Protesters in riot-hit New Caledonia refused on Monday to abandon roadblocks that have stopped much of the Pacific archipelago and halted commercial air traffic, French media reported.
France sent 1,000 armed police, soldiers and national security reinforcements to its overseas territory, a popular vacation spot rocked by seven nights of violence that left six people dead and hundreds injured.
The unrest has been raging since May 13 in New Caledonia, with a population of about 270,000. Protesters are unhappy with Paris’ plans to introduce new rules that would give tens of thousands of non-indigenous residents the right to vote.
About 600 heavily armed French police and paramilitary troops have “neutralised” 76 roadblocks on the 60-kilometer (40-mile) route between the capital Nouméa and La Tontouta International Airport, officials said. The airport is still out of service for all commercial flights.
The French High Commission in New Caledonia said forces would remove burned-out vehicles cluttering a key route used to deliver essential food and supplies and roadblocks stopping major roads.
Protesters vow to continue rioting
Pro-independence activists, mostly indigenous Kanak residents, said they had no intention of loosening their stranglehold.
The Coordinating Cell for Ground Action, or CCAT, which organised the protests, said:
We are maintaining our road blocks in place.
The group said only emergency medical and firefighting vehicles will be able to use the roads during the nighttime curfew.
Indigenous Kanaks have suffered discrimination for too long, the group said, pushing for a peaceful settlement but criticising a plan by France’s “colonial state” to expand voting rights.
AFP journalists reported that some roadblocks that were destroyed by French security forces were being rebuilt by pro-independence forces, sometimes larger than before.
A pickup truck carrying about 10 masked and hooded men armed with machetes drove by in a suburb of Nouméa, AFP reporters said. Local post office director Thomas de Deckker, referring to the post-apocalyptic zombie television series, said:
It feels like being in the The Walking Dead. We have no visibility of when we will have security again.
Laloua Savea, one resident, also said:
The islands are on fire, for sure, but we have to remember that they tried to be heard for a long time and it led to nothing. It had to degenerate for the state to see us, for the politicians to see us. They must be heard, even if they are going about it the wrong way.
Police have already detained 230 people. About 3,200 people people have either stranded in New Caledonia or cannot return to the archipelago, which lies more than 1,000 kilometres (800 miles) east of Australia.

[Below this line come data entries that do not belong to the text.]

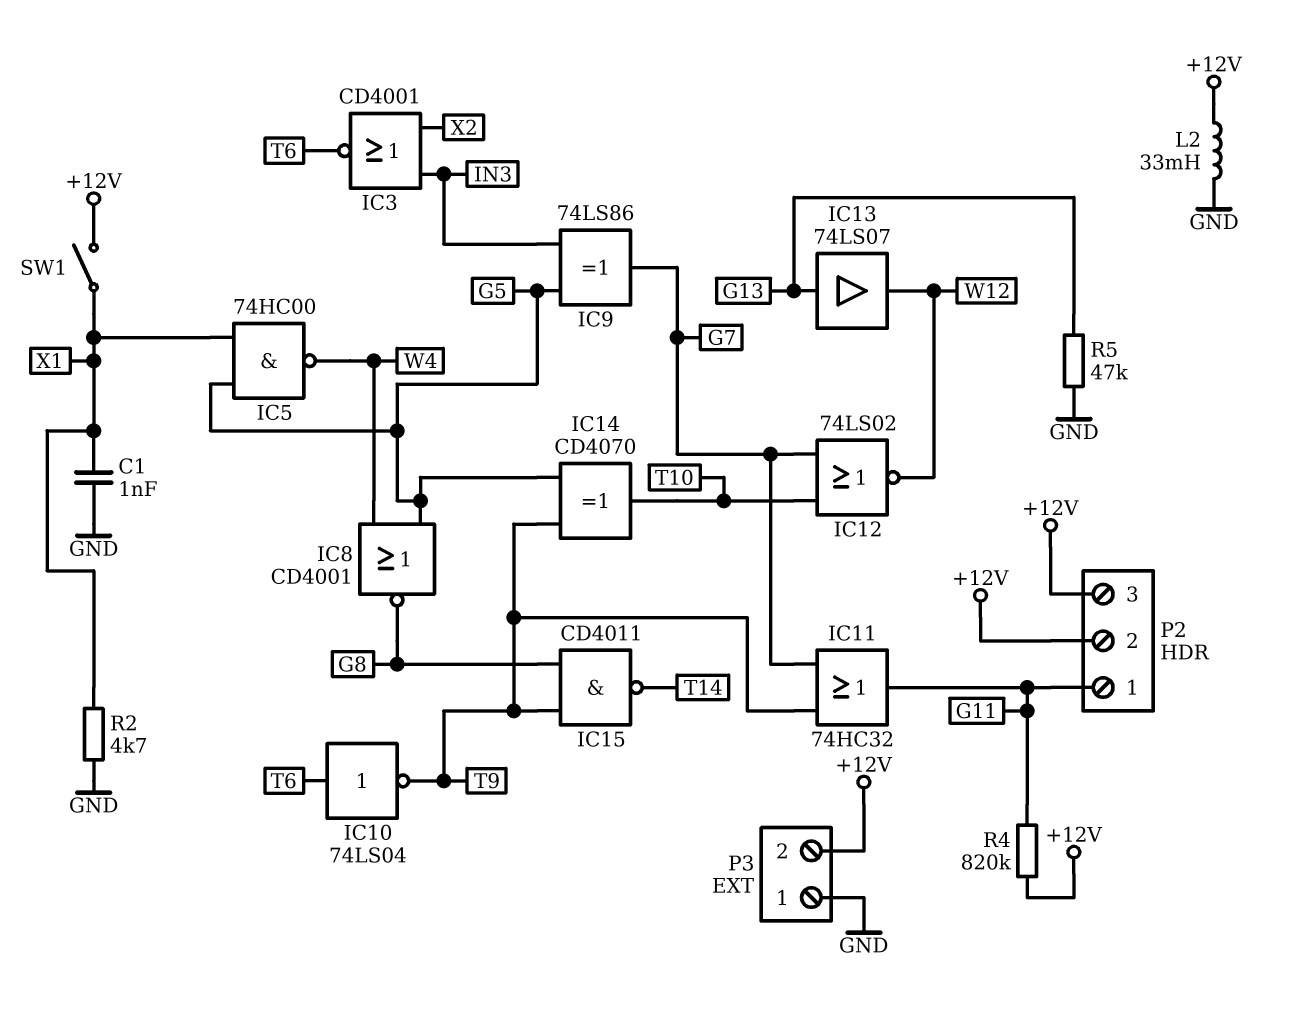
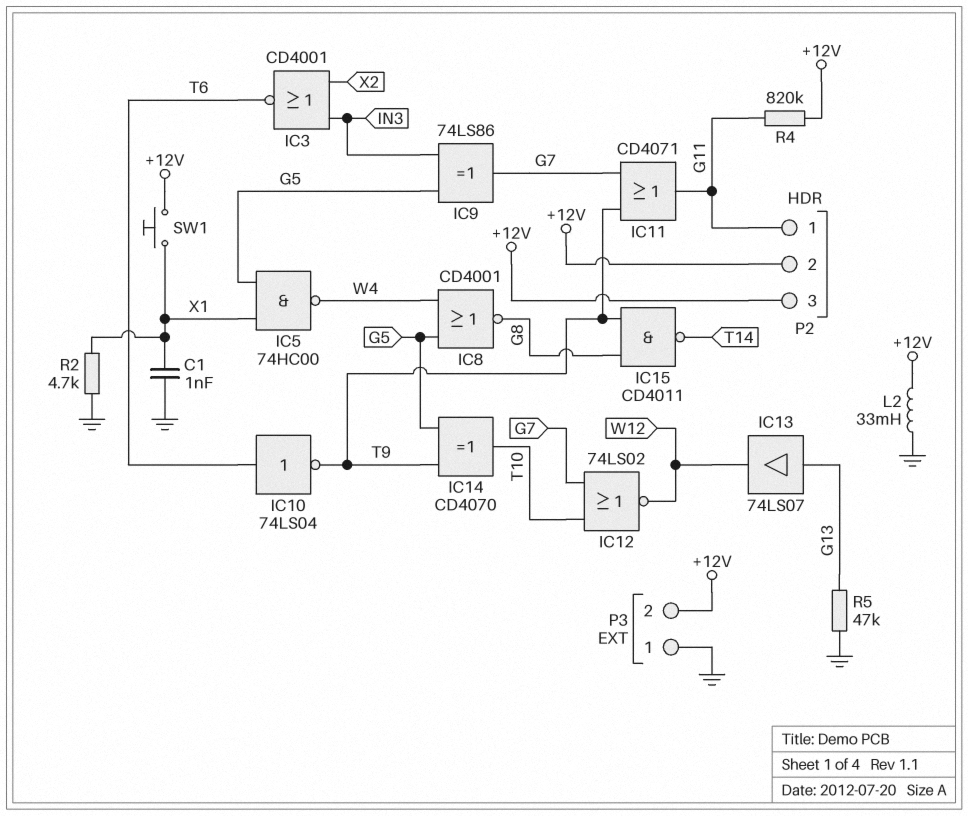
IC11: OR 74HC32 (in G7, in T9, out G11) -> OR CD4071 (in G7, in T9, out G11)
SW1: switch (+12V, X1) -> button (+12V, X1)

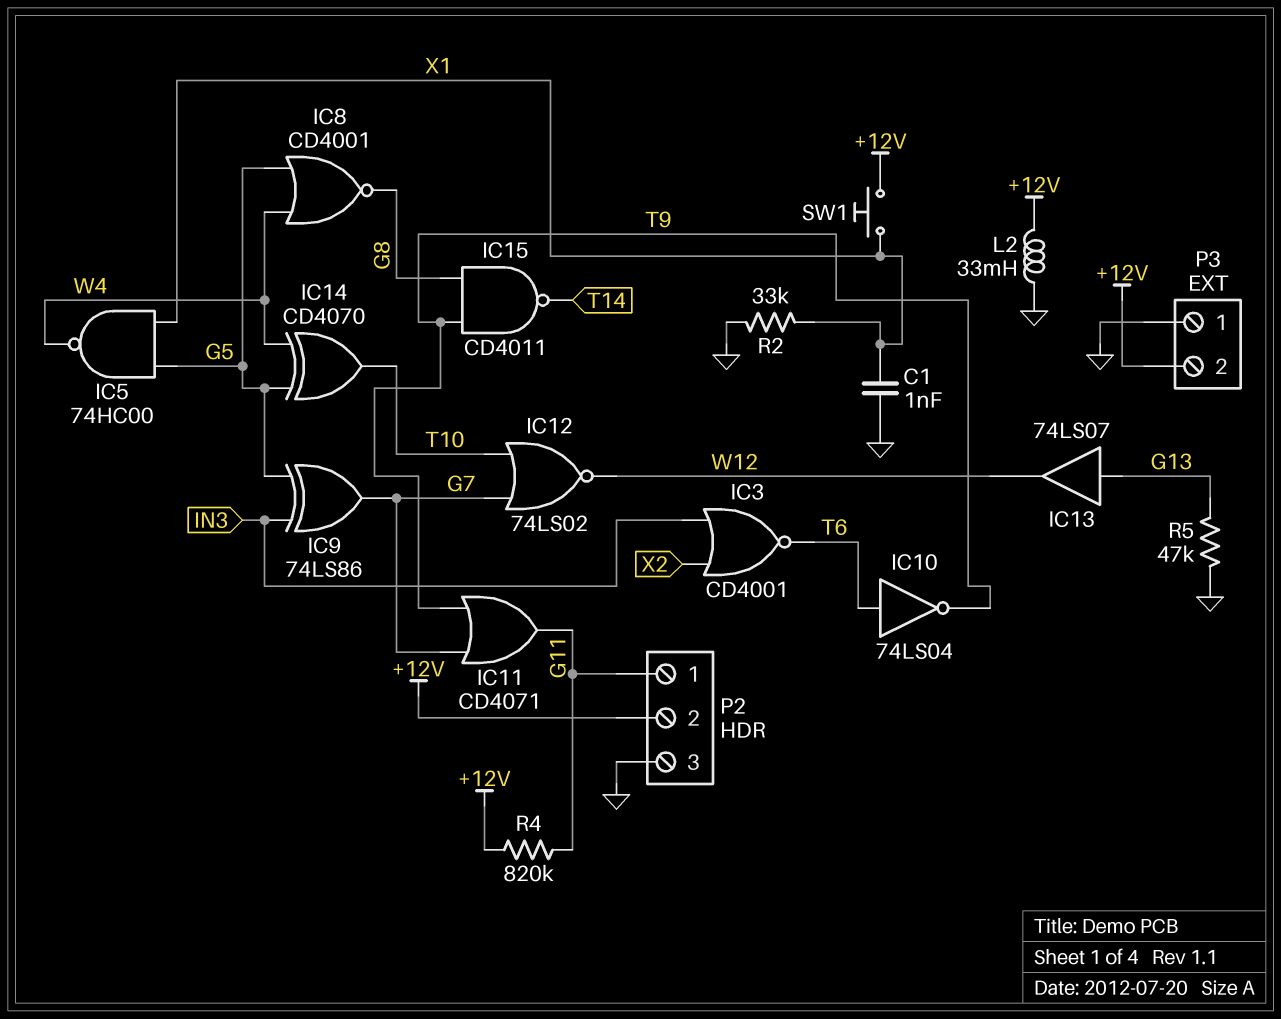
IC14: XOR CD4070 (in G5, in T9, out T10) -> XOR CD4070 (in G5, in W4, out T10)
P2 pin 3: +12V -> GND
R2: 4.7k (GND, X1) -> 33k (GND, X1)

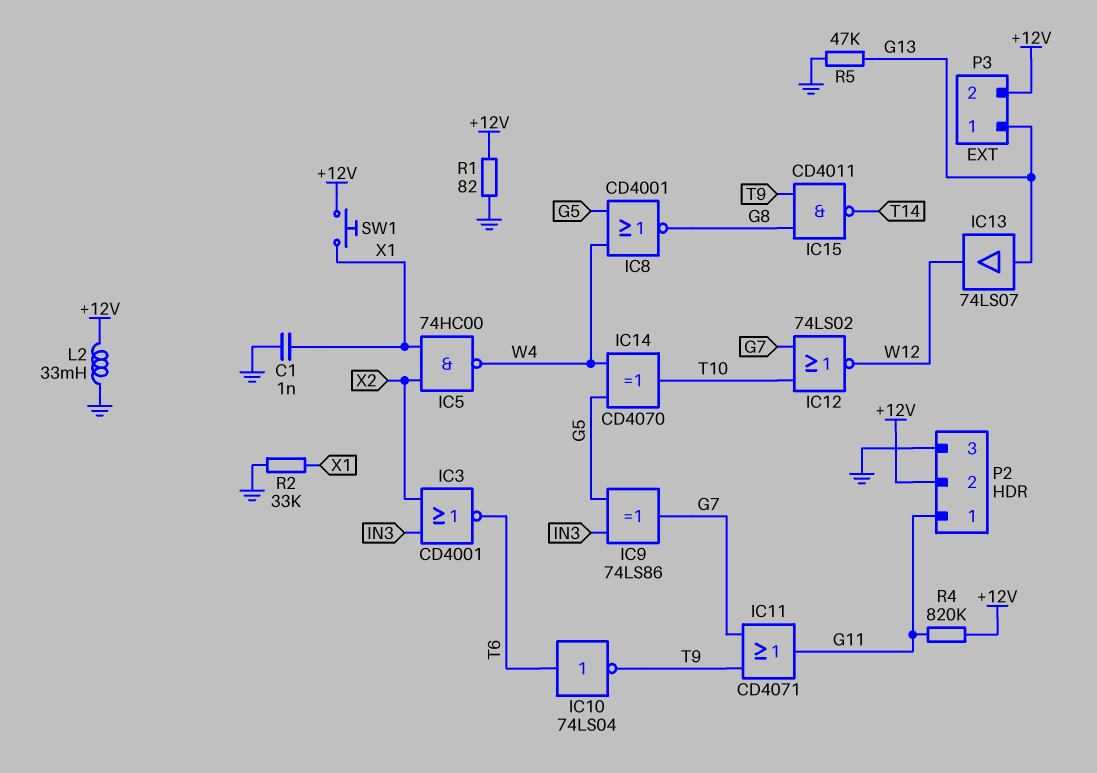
IC5: NAND 74HC00 (in G5, in X1, out W4) -> NAND 74HC00 (in X1, in X2, out W4)
P3 pin 1: GND -> G13
R1: none -> 82 (+12V, GND)

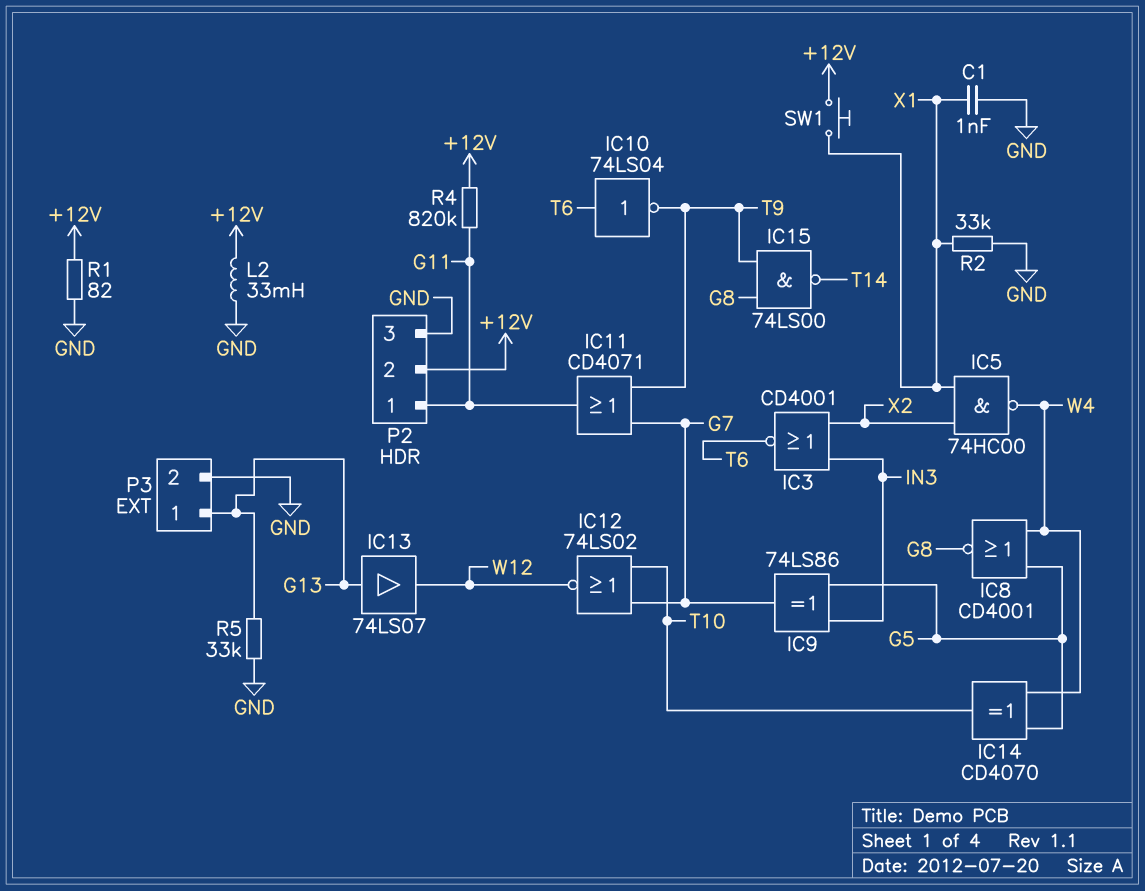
IC15: NAND CD4011 (in G8, in T9, out T14) -> NAND 74LS00 (in G8, in T9, out T14)
P3 pin 2: +12V -> GND
R5: 47k (G13, GND) -> 33k (G13, GND)

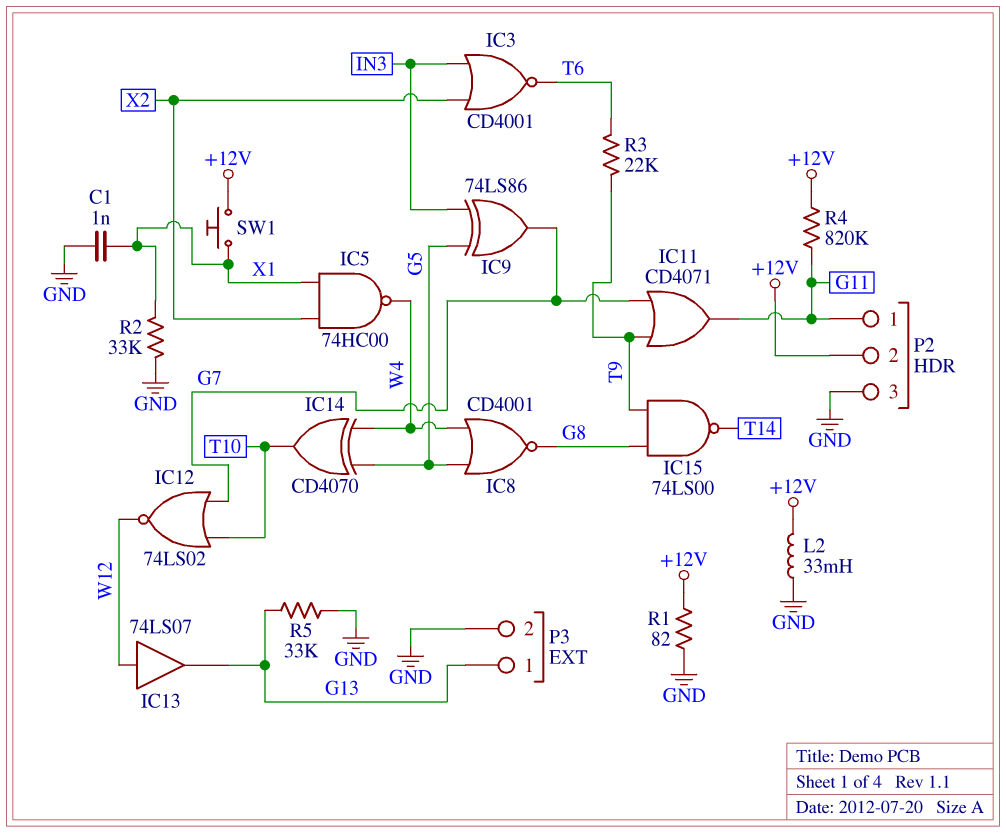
IC10: NOT 74LS04 (in T6, out T9) -> none
IC13: buffer 74LS07 (in G13, out W12) -> buffer 74LS07 (in W12, out G13)
R3: none -> 22k (T6, T9)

Authorities promise to rebuild New Caledonia
President Emmanuel Macron has called a meeting of the Defence and Security Council for Monday. Prime Minister Gabriel Attal met with parliamentary party leaders on Friday to discuss the possibility of extending the state of emergency beyond 12 days. That would require the approval of the lower house of the National Assembly and the upper house of the Senate.
Meanwhile, the head of the island’s economy, Christopher Gyges, said New Caledonia would fully recover. He told a news conference:
There will be no food shortage, no petrol shortage. I think it’s extremely important to reassure New Caledonians.
A nighttime curfew, a state of emergency, a ban on TikTok and reinforcements failed to stop the riots and hit roadblocks.
New Caledonia has been a French territory since the mid-1800s.
Nearly two centuries later, its politics are still dominated by debates over whether the islands should be part of France, autonomous or independent, with opinions divided roughly along ethnic lines. Indigenous Kanaks make up about 40 per cent of the population, but they tend to be poorer and have fewer years of schooling than European Caledonians.
Kanak groups believe the latest voting rules will dilute the indigenous vote.
Civil liberties groups have challenged the TikTok ban, and an emergency hearing will take place on Tuesday at France’s highest administrative court in Paris.
Nicolas Dupont-Aignan, leader of the party Debout la France (France Arise), criticised the French authorities’ handling of the unrest on X:
New Caledonia and Mayotte have been blazing for months.
Organised crime kills two prison officers in #Incarville with impunity. Incidents involving foreign nationals under #OQTF are on the rise in the metropolis. Yet Darmanin and Dupond-Moretti remain ministers and Emmanuel Macron remains president.Macron has stated that his fight against drugs is a “clean slate”. Yes, the French people urgently need a “clean slate”… from a government that is incapable of dealing with the country’s woes!